¹Università Cattolica del Sacro Cuore, Diagnostica per Immagini, Radioterapia Oncologica ed Ematologia, Rome, Italy; ²Fondazione Policlinico Universitario Agostino Gemelli, Gemelli Generator Real World Data, Rome, Italy; ³Fondazione Policlinico Universitario Agostino Gemelli, Diagnostica per Immagini, Radioterapia Oncologica ed Ematologia, Rome, Italy; ⁴King’s College London, Computer Science, Rome, Italy

Show Affiliations

Purpose or Objective

Radiomic studies typically involve a large number of features that makes it difficult for a single institution or even multiple centres in a distributed learning setting to meet the adequate number of patients for statistically significant outputs for survival analysis. In these cases, feature selection methods can be very helpful to reduce the study variables to a smaller group, including only the most outcome-relevant ones, thus loosening the constraint on the cohort size. The aim of this work is to develop and validate, both on simulated and on real world data, a new algorithm performing feature selection for Cox Proportional Hazard survival analysis in a privacy-preserving setting through distributed learning.

Material and Methods

Lasso regularization was chosen as feature selection method due to its capability of gradually reducing, during model training, the absolute values of the coefficients of less significant covariates, setting to 0 the coefficients of non-significant or redundant features. The algorithm for the distributed Cox regression with Lasso regularization was implemented in Python 3.7; we also designed and developed an automated testing & validation platform to generate survival data, simulate the federated learning and compare the result of the new algorithm with those of any given ground truth solution.

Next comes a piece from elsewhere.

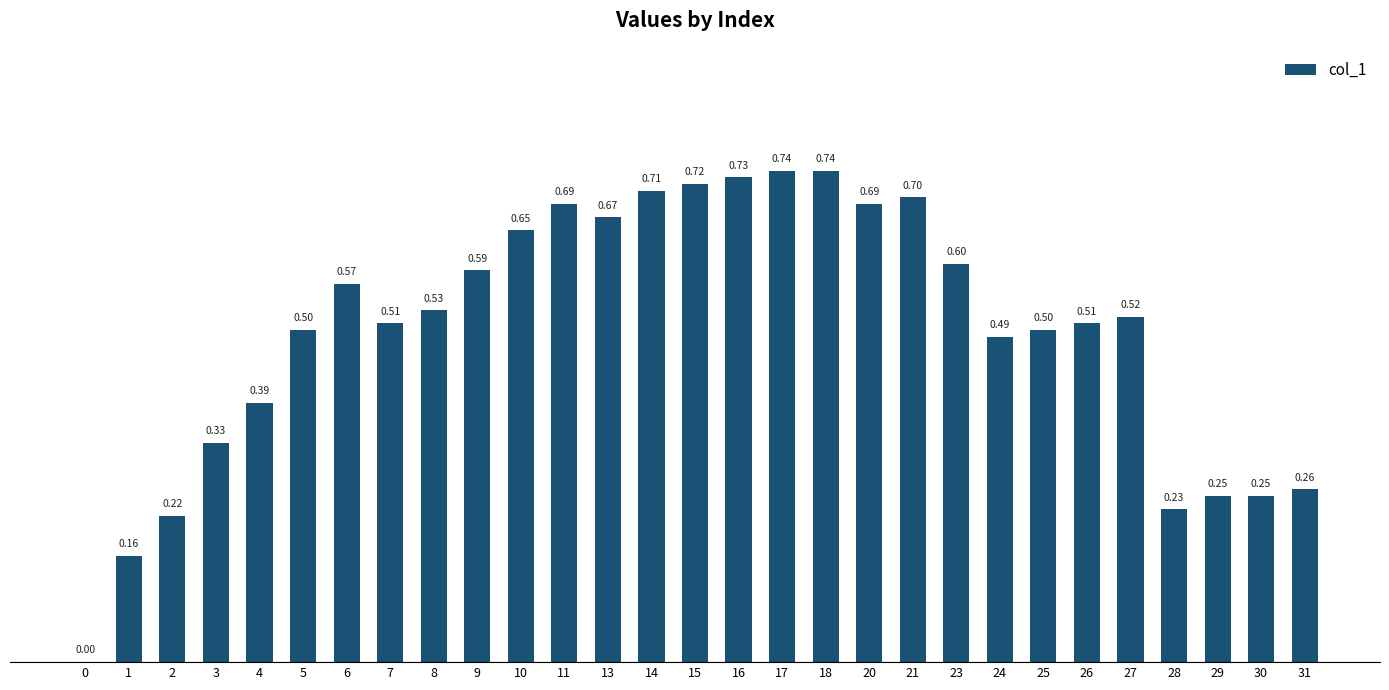

What value does the data have at 10?

0.7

We assessed the algorithm performances calculating the mean absolute error (MAE) between its regression coefficients and those obtained from Python centralised state-of-the-art algorithm from the “sksurv” library.

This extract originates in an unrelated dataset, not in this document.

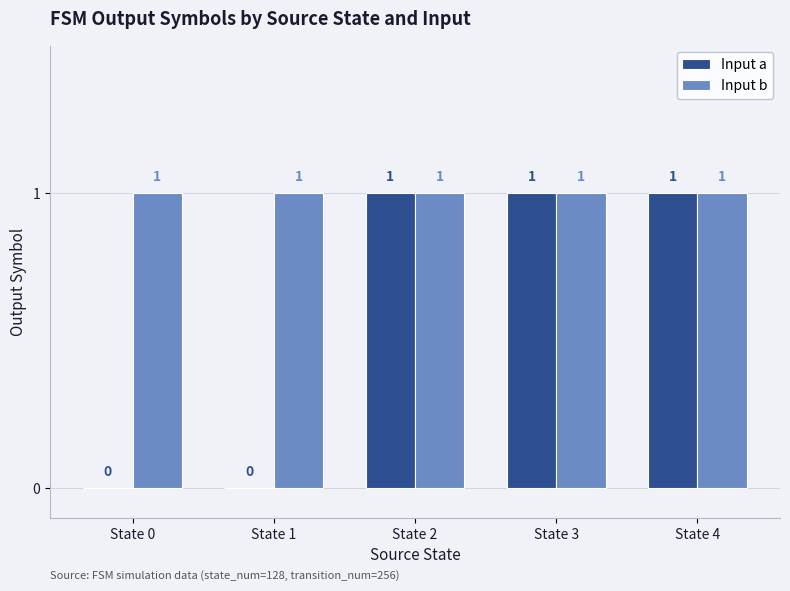

How many values in Input a are above zero?

3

The first step of the validation process involved testing the algorithm on several simulated survival datasets with a number of covariates ranging from 10 to 100 varying the regularization parameter (α) from 0.1 to 0.7. Secondly, we used for further validation a real dataset of 20 radiomic features extracted from RT-planning CT scans of patients affected by Lung Cancer using Overall Survival as model outcome.

Results

We report, in Table 1, 17 tests, 15 of which were done on simulated datasets and two on real world data. For the simulated data, MAE was overall lower than < 0.01. For the real world data testing, the algorithm was trained on 189 lung-cancer patients with two different regularization parameters. Real world data had coefficients in the distributed model, for both values of α, slightly more different than the centralised ground truth resulting in a larger MAE compared to the simulated data, but overall lower than 0.03. As expected, for both types of data, the number of excluded variables (0-coefficients) increases together with α.

Conclusion

To the best to our knowledge, this is the first implementation of a Cox Proportional Hazard model with Lasso features selection for federated learning. In the near future, the model will be tested in a non-simulated distributed setting on a real multi-institution retrospective study.